What is being asked
Repeat the listing verbatim. Drop any pictures.

Extracted information
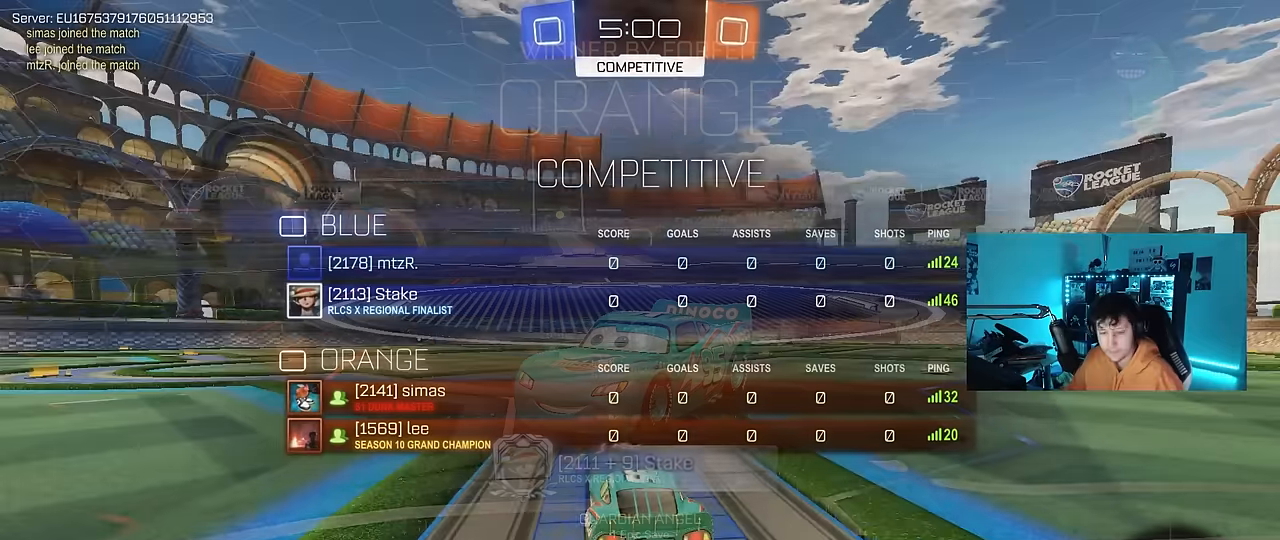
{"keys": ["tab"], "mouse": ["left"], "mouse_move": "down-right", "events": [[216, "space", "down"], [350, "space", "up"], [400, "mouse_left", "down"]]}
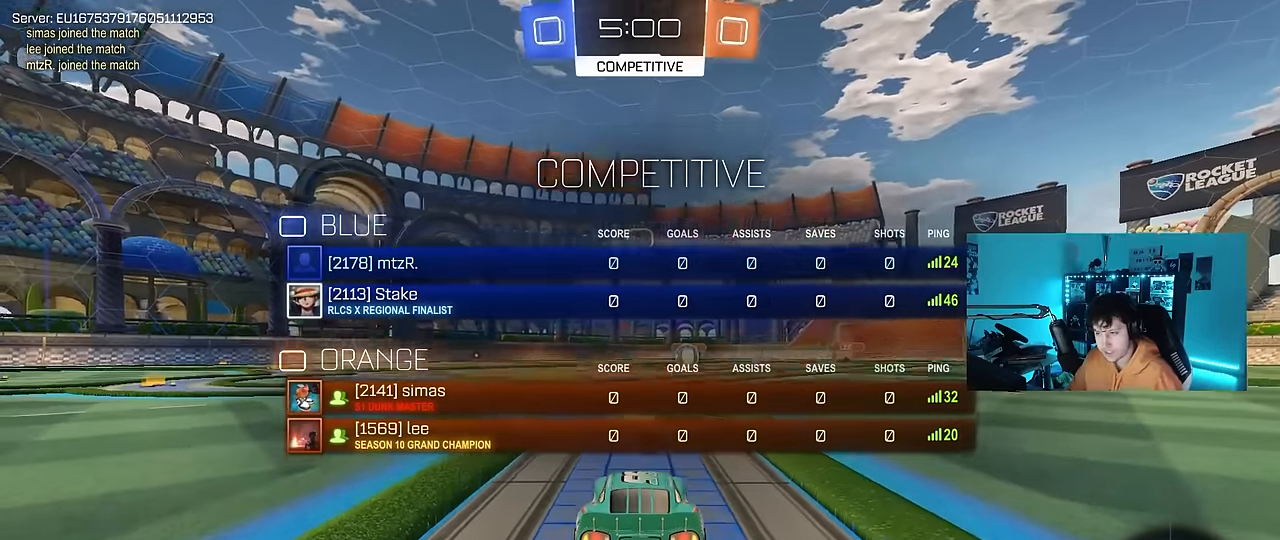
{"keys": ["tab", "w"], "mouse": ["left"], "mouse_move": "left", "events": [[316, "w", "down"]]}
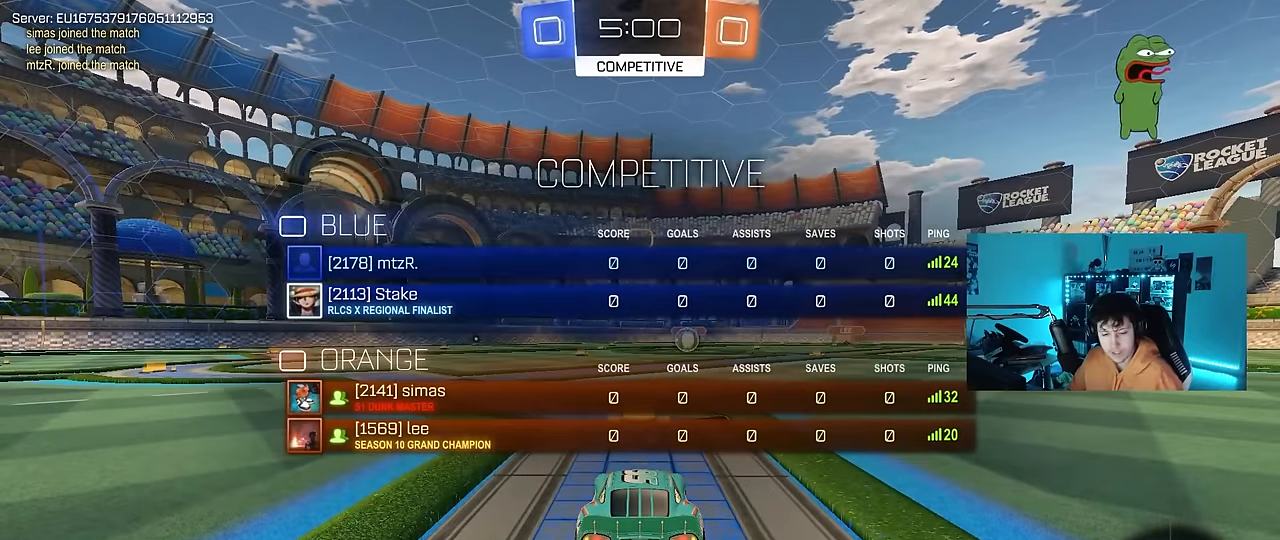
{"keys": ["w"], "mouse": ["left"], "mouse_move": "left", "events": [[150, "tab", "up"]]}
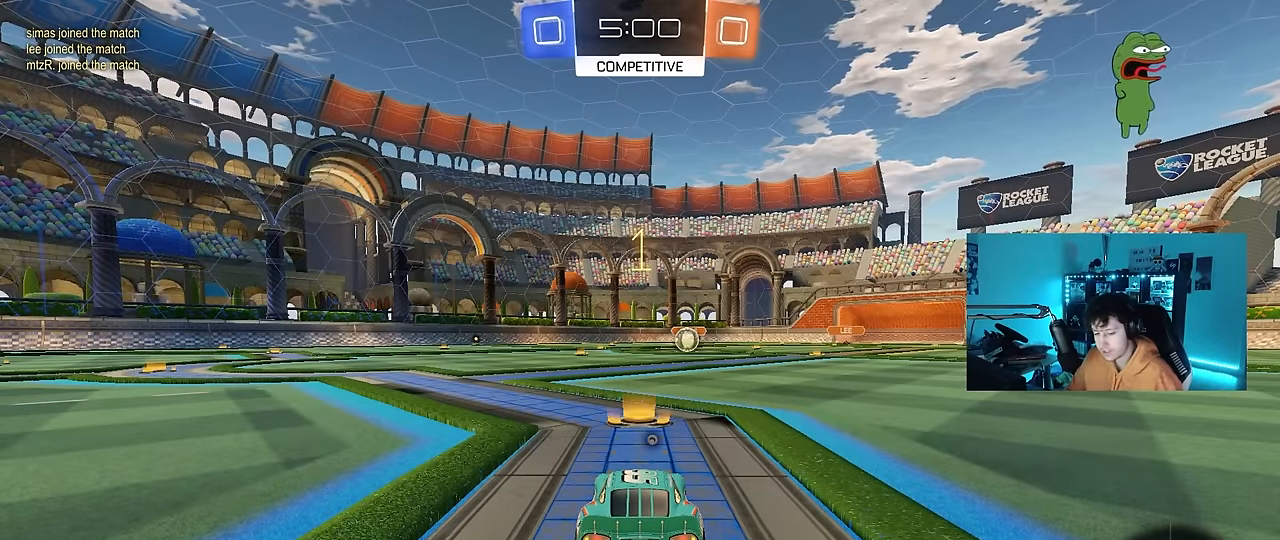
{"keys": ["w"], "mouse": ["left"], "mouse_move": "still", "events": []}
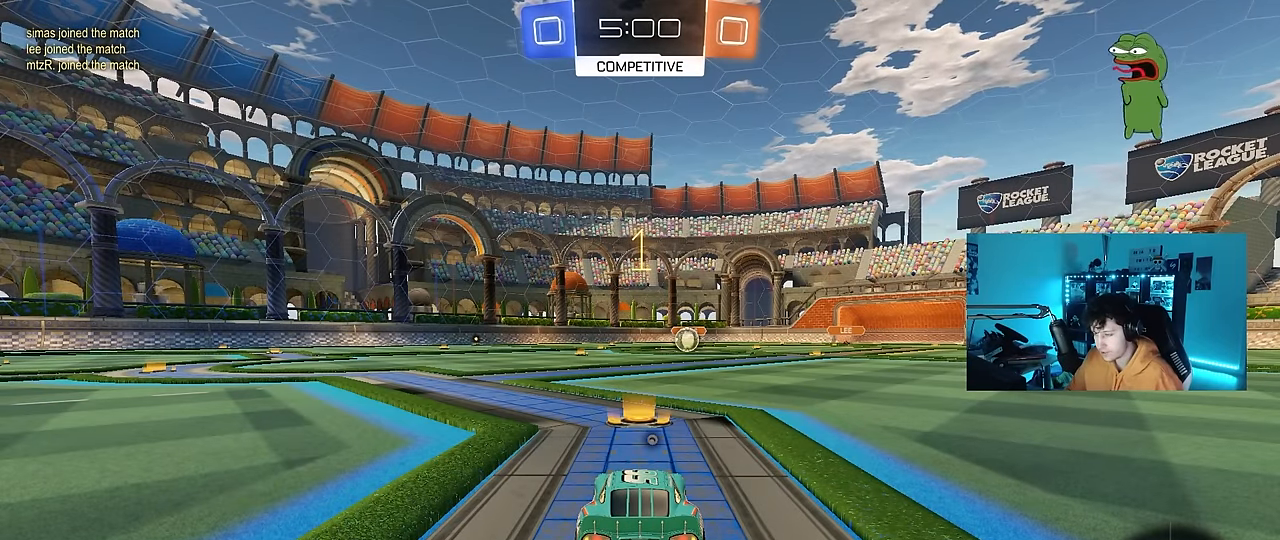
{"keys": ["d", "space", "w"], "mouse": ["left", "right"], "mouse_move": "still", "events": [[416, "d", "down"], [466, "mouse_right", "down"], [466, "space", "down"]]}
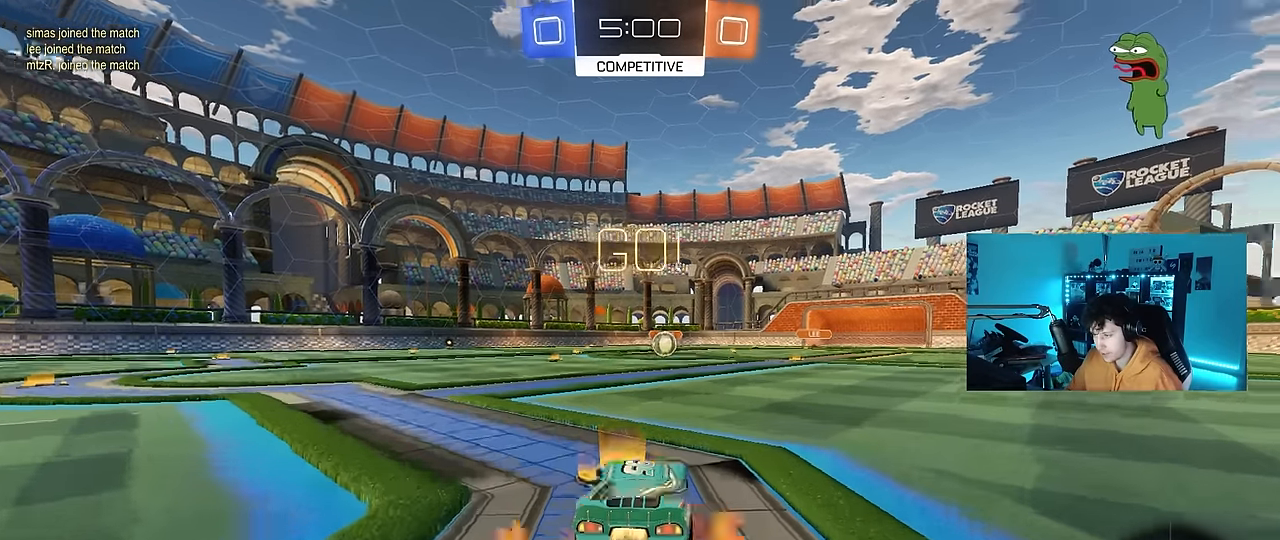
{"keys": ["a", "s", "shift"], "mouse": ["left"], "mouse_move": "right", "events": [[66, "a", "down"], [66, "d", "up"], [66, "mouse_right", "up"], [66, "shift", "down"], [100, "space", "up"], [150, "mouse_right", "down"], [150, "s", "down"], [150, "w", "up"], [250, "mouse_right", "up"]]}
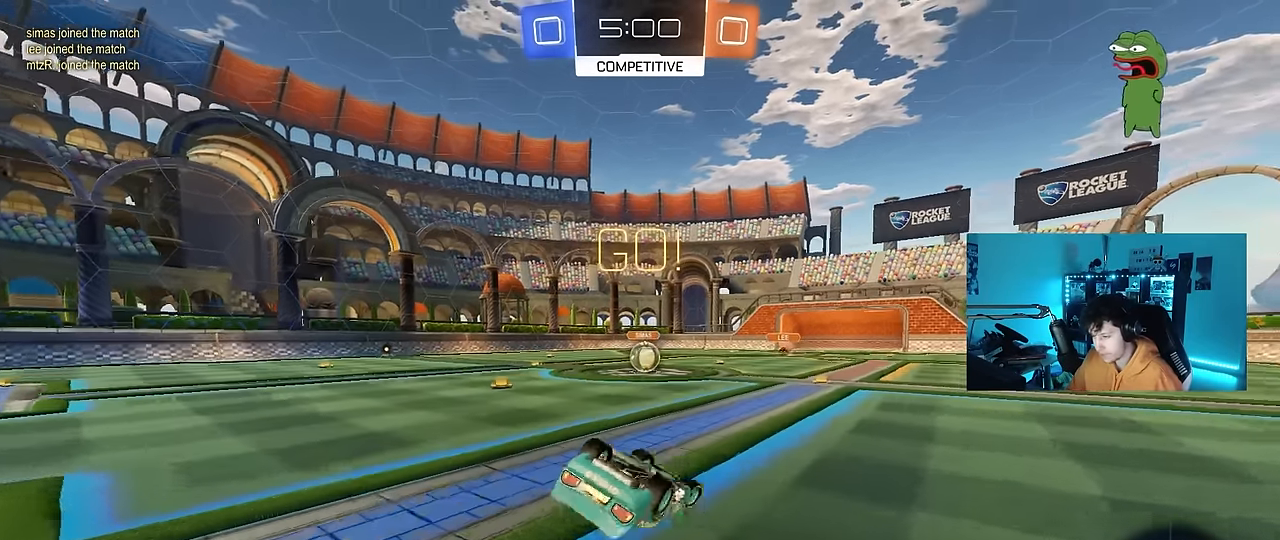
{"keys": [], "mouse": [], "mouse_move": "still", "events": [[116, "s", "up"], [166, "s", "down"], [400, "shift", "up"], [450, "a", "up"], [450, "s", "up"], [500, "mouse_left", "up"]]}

Solution for this problem
{"keys": ["tab"], "mouse": ["left"], "mouse_move": "down-right", "events": [[216, "space", "down"], [350, "space", "up"], [400, "mouse_left", "down"]]}
{"keys": ["tab", "w"], "mouse": ["left"], "mouse_move": "left", "events": [[316, "w", "down"]]}
{"keys": ["w"], "mouse": ["left"], "mouse_move": "left", "events": [[150, "tab", "up"]]}
{"keys": ["w"], "mouse": ["left"], "mouse_move": "still", "events": []}
{"keys": ["d", "space", "w"], "mouse": ["left", "right"], "mouse_move": "still", "events": [[416, "d", "down"], [466, "mouse_right", "down"], [466, "space", "down"]]}
{"keys": ["a", "s", "shift"], "mouse": ["left"], "mouse_move": "right", "events": [[66, "a", "down"], [66, "d", "up"], [66, "mouse_right", "up"], [66, "shift", "down"], [100, "space", "up"], [150, "mouse_right", "down"], [150, "s", "down"], [150, "w", "up"], [250, "mouse_right", "up"]]}
{"keys": [], "mouse": [], "mouse_move": "still", "events": [[116, "s", "up"], [166, "s", "down"], [400, "shift", "up"], [450, "a", "up"], [450, "s", "up"], [500, "mouse_left", "up"]]}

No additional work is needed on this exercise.